Republican House Speaker Kevin McCarthy might be proud of the “Fiscal Responsibility Act” debt ceiling deal he worked out with President Joe Biden, but the lack of hard spending cuts means there is little to celebrate for conservatives, says Peter Schweizer.
“The national debt is now the same size as our gross domestic product. It’s like your credit card debt being as much as your entire annual income,” Schweizer remarks on this week’s episode of The Drill Down podcast. “That’s pretty much what our federal government has done. And it’s going to continue to skyrocket.”
The deal passed with plenty of support from Democrats who told their allies the deal left their pet spending priorities untouched while throwing a few scraps to Republican budget hawks, such as pulling back funds to add more IRS enforcement agents.
So, there were some positives. “You can’t make the perfect the enemy of the good,” Schweizer tells co-host Eric Eggers.
Still, any spending bill that doesn’t touch entitlement spending growth isn’t scratching the real itch. And one of those scraps that Republicans fell for was to leave defense spending untouched, he notes.
“Defense spending was not included in the caps. I’m hawkish, but how can we have an honest debate about spending if we don’t look at defense spending? There’s a lot of spending on the military side that’s wasteful or just fraud,” he points out. A decade ago, then chairman of the Joint Chiefs of Staff Mike Mullen made waves when he told Congress that the spiraling national debt was the gravest threat to U.S. security.
“We have to be honest about these things,” Schweizer said. “The U.S. spends about $870 billion on defense each year – more than the next ten countries combined.” The deal pushes those conversations out to 2025.

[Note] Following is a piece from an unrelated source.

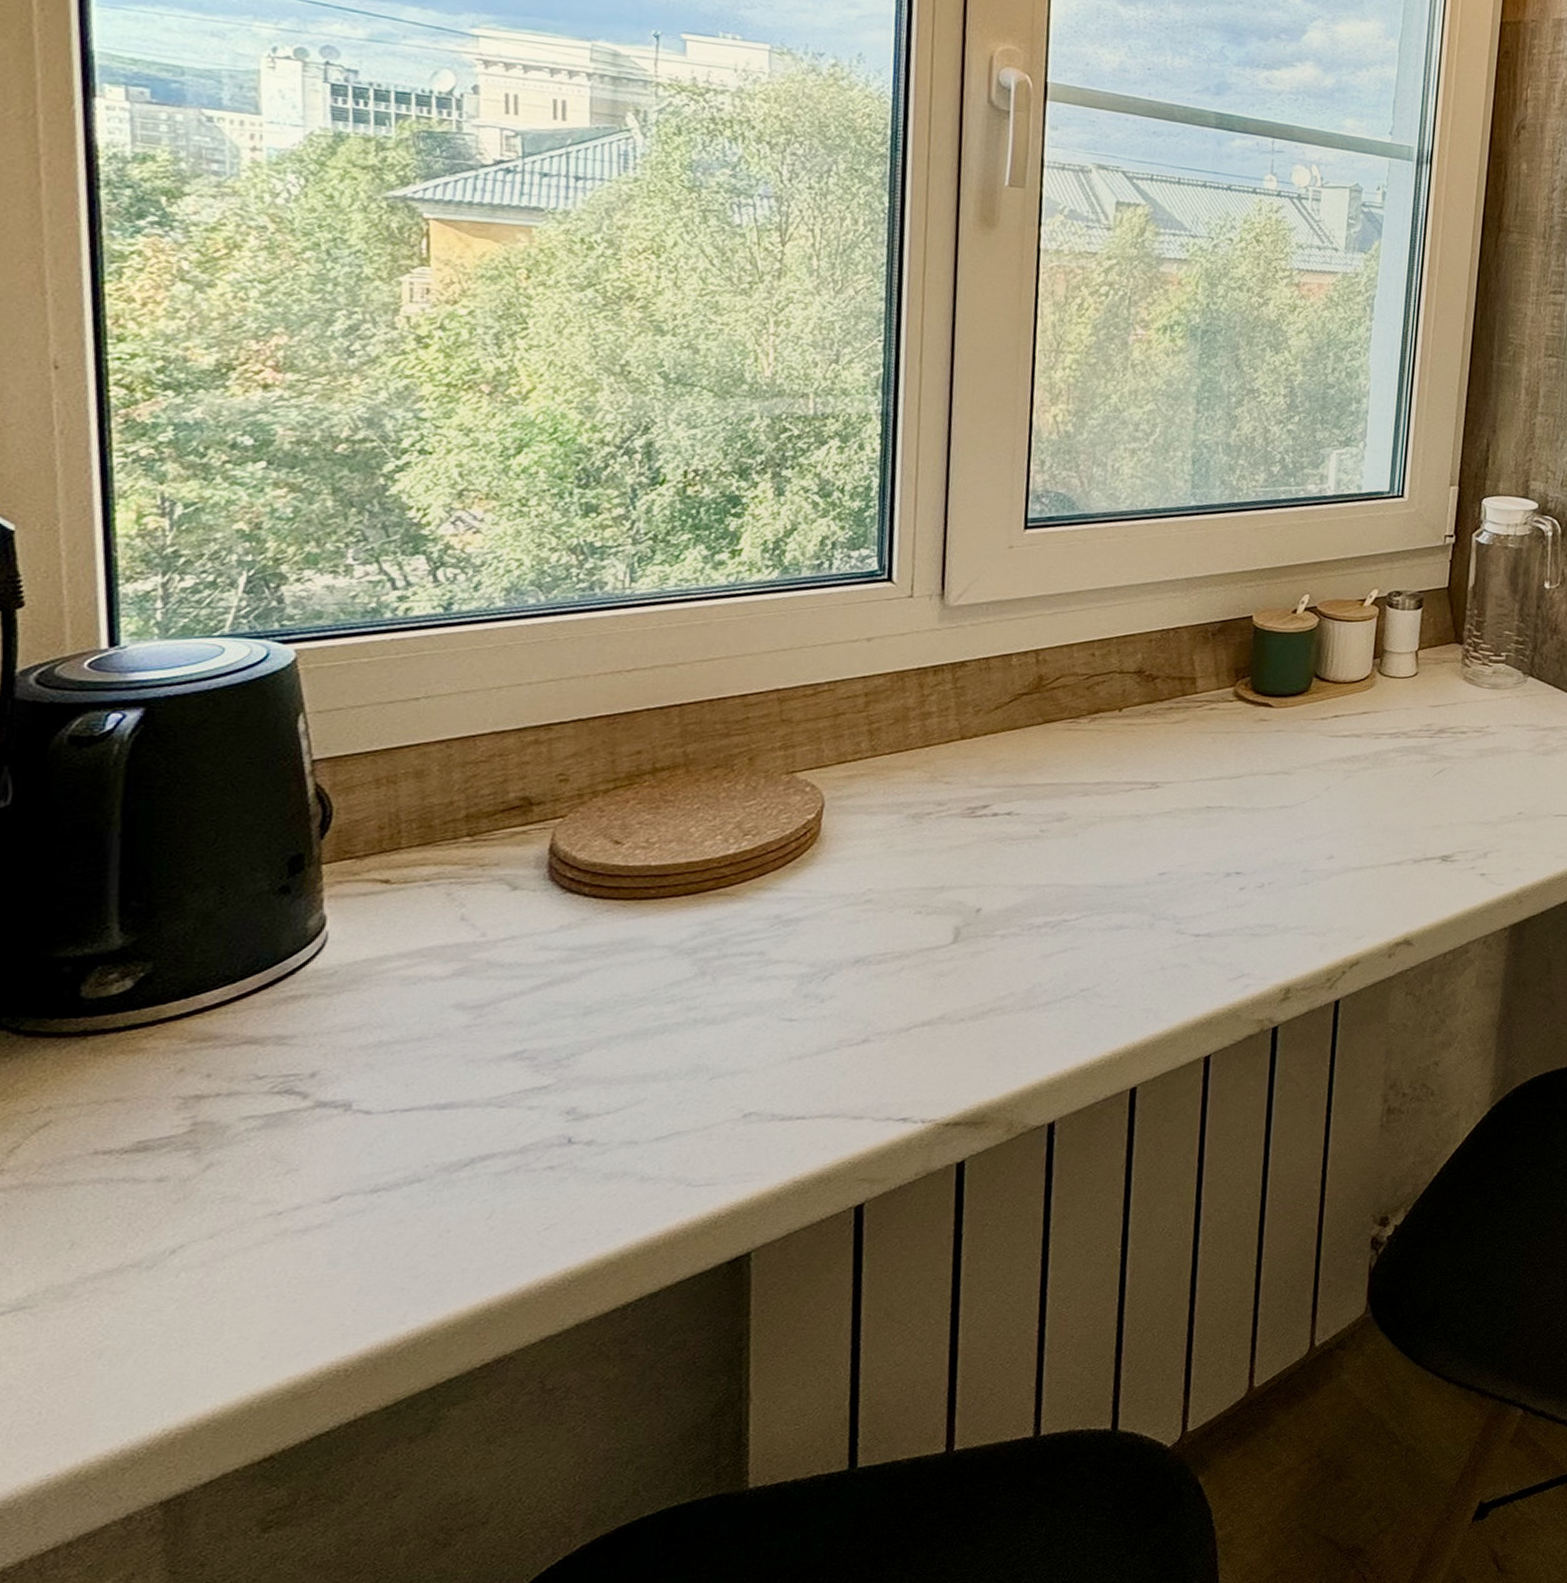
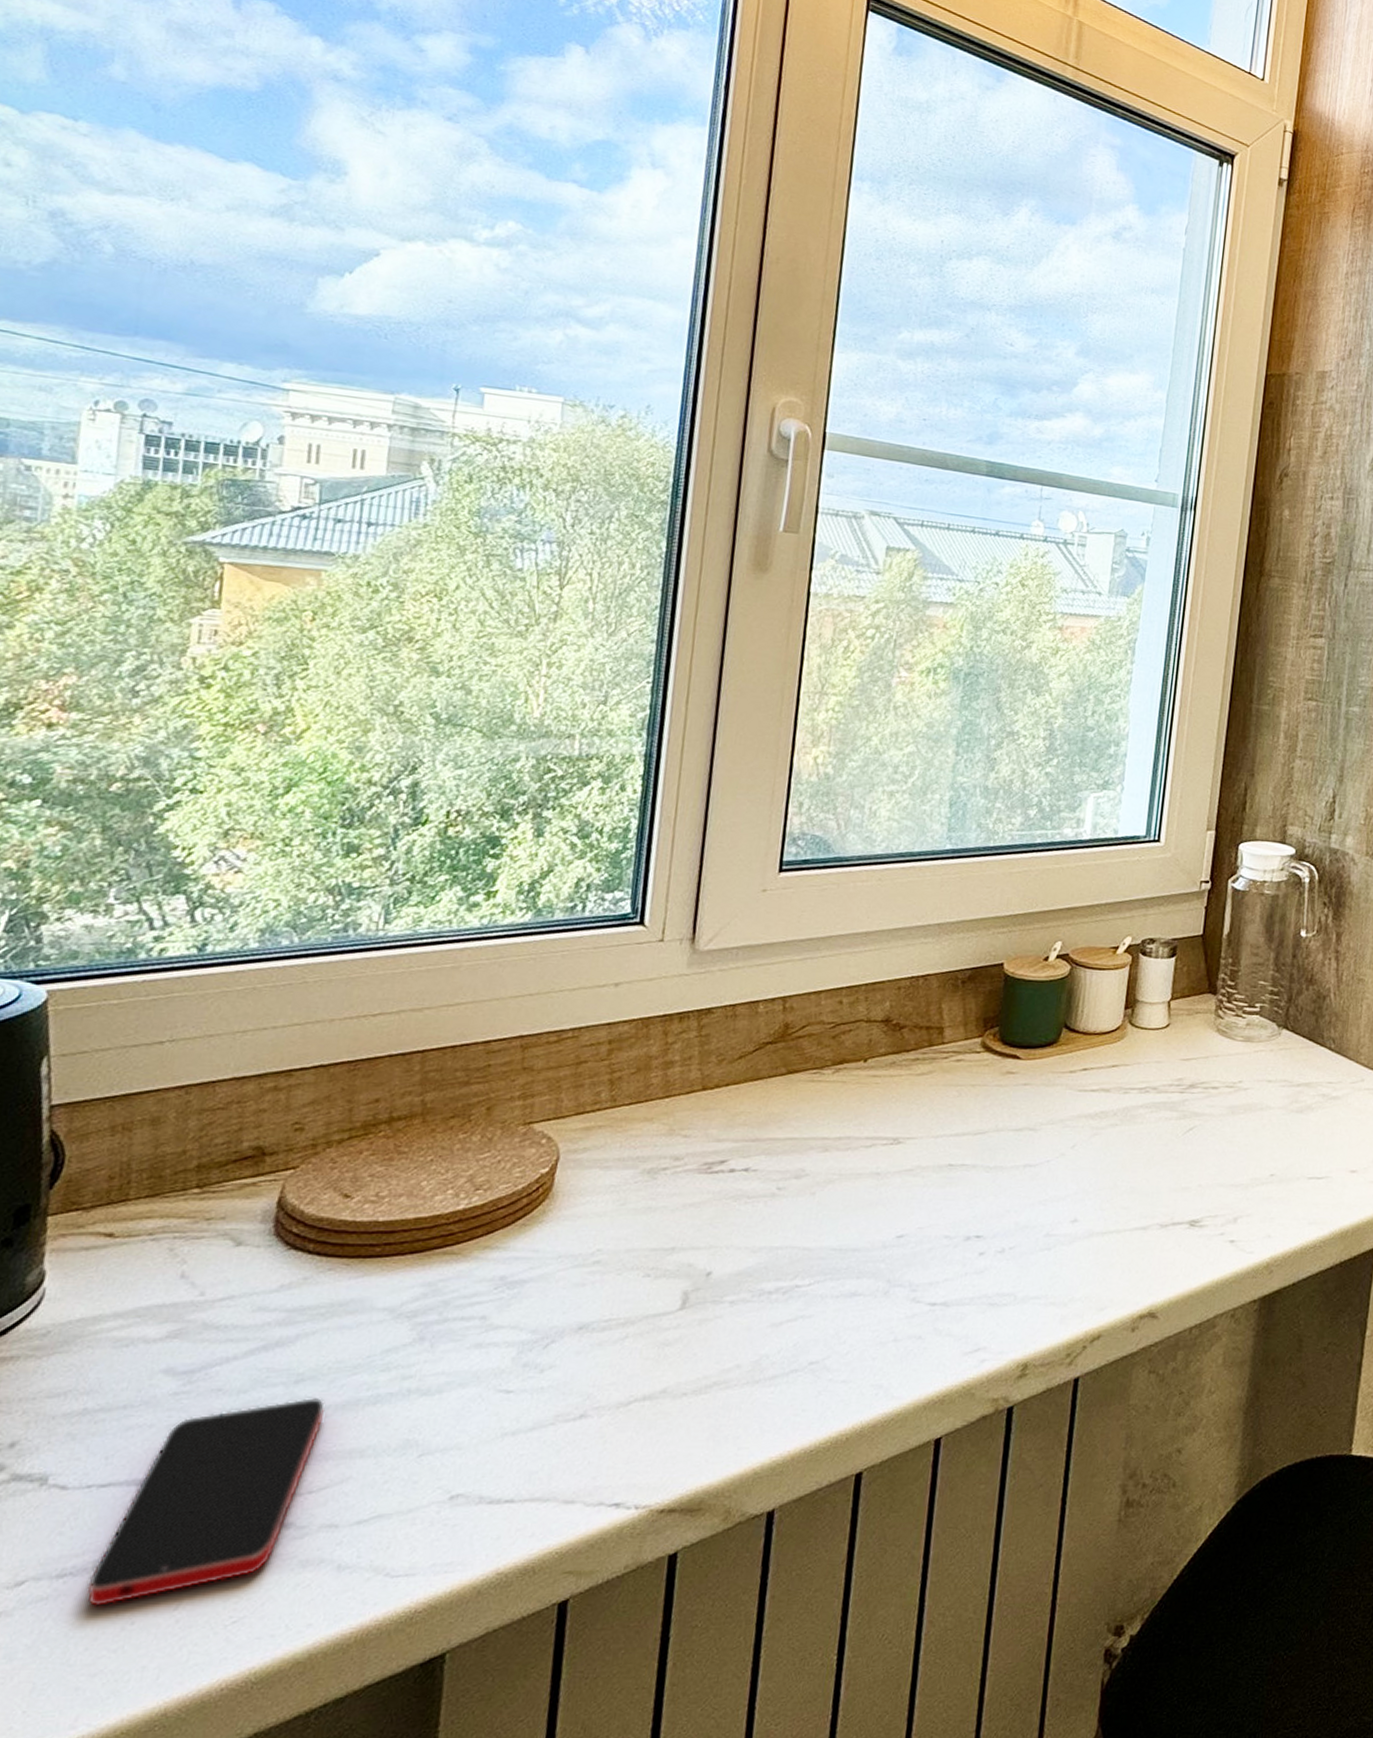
smartphone: none [401,1028,615,1217] -> present [87,1398,325,1606]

What this drastic situation needs, Schweizer says, is a “radical transparency” that forces Congress to act the way fiduciaries do in the business world, where disclosures and declarations about future revenue and expenses – and conflicts of interest – are all documented and there are real consequences for fudging those numbers.
“The situation now is that they know the train is going to crash, the brakes don’t work, and the bridge up ahead is out, but they are all planning to jump off before the train crashes.”